La Finlande et le Danemark parlent aussi d'exclure l'Espagne de l'espace Schengen à cause de la crise migratoire
On estime que plus de 50 000 migrants ont franchi les frontières entre le Maroc et l'Espagne à Ceuta et Melilla.
La crise migratoire à Ceuta et Melilla, ces enclaves espagnoles sur la côte marocaine, où plus de 50 000 personnes ont franchi la frontière à la nage ou sur des radeaux (41 d’entre elles ont perdu la vie, d’après les derniers chiffres du gouvernement espagnol), a fait grand bruit en Europe. La Première ministre italienne, Giorgia Meloni, a été la première à déclarer qu’elle exclurait l’Espagne de l’espace Schengen, qui permet la libre circulation des citoyens de l’Union européenne entre les pays.
Quelques heures plus tard, c’est Mari Rantanen, la Première ministre finlandaise, qui a déclaré sur X, anciennement Twitter, que « L'Espagne a complètement échoué à protéger la frontière extérieure de l'espace Schengen contre les infiltrations » et a ajouté que « les pays qui ne remplissent pas leur obligation de protéger la frontière extérieure ne peuvent pas faire partie de l'espace Schengen ».

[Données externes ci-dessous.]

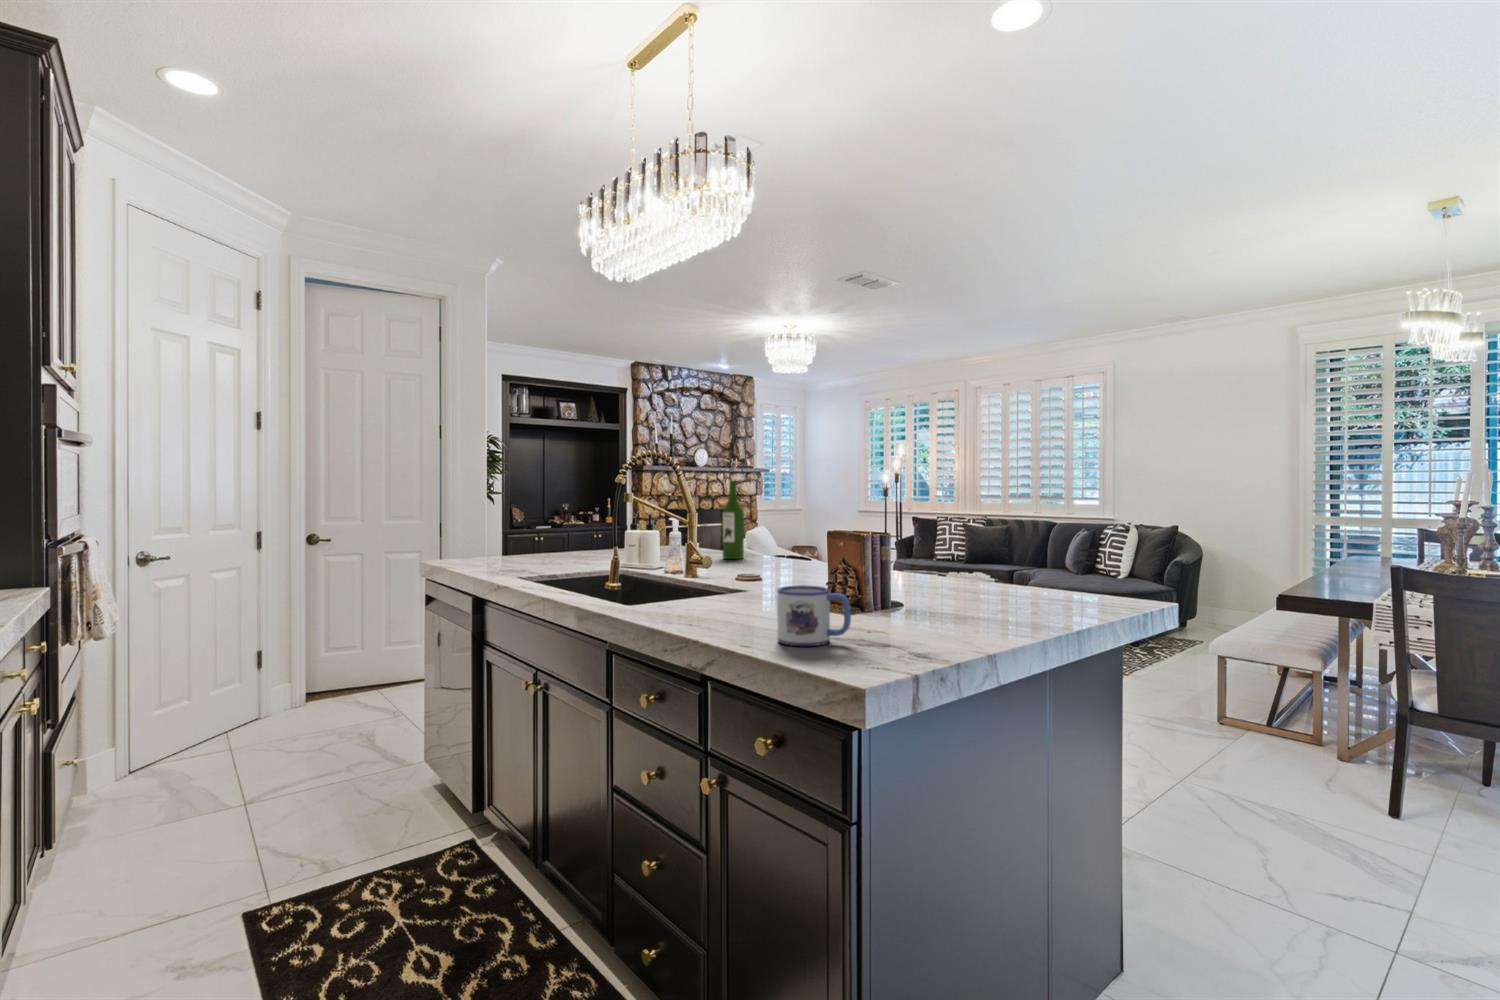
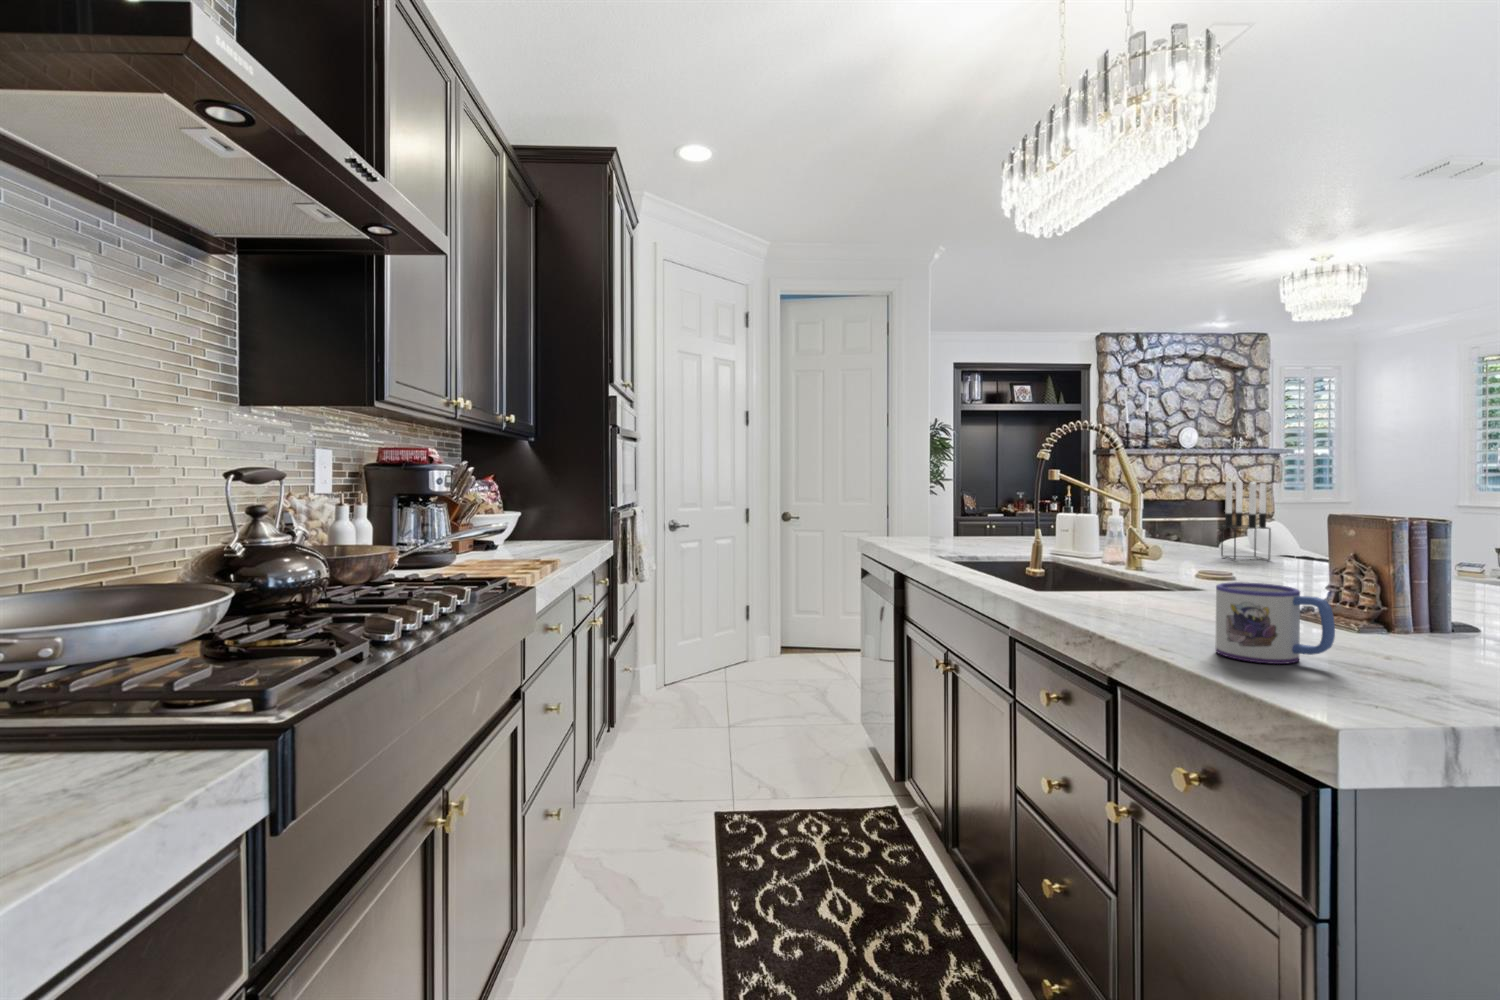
wine bottle: present [722,481,744,559] -> none [1189,458,1220,554]
candle holder: none [746,499,779,563] -> present [1221,481,1271,561]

Et vendredi, c’est la Première ministre danoise, Mette Frederiksen, qui a déclaré qu’il fallait « envisager toutes les options », ce qui inclurait l’exclusion de l’Espagne de l’espace Schengen. Ça voudrait dire que les voyageurs en provenance d’Espagne devraient se soumettre à des contrôles de sécurité supplémentaires aux frontières (en plus d’avoir leur passeport sur eux), contrairement aux autres citoyens de l’UE.
« Il est clair que l’UE doit immédiatement prendre toutes les mesures nécessaires et envisager toutes les possibilités, y compris la suspension de la coopération Schengen », a déclaré Frederiksen à l’agence de presse danoise Ritzau, soulignant la « menace » que représente l’immigration incontrôlée vers l’Europe (via El País).
Le ministre français de l’Intérieur, Laurent Nuñez, a indiqué avoir ordonné le renforcement des contrôles à la frontière espagnole, tandis que la présidente de la Commission européenne, Ursula von der Leyen, a exhorté l’Espagne à renvoyer rapidement les migrants. Selon un rapport récent du ministère de l’Intérieur espagnol, environ la moitié de ces 50 000 migrants sont retournés volontairement au Maroc.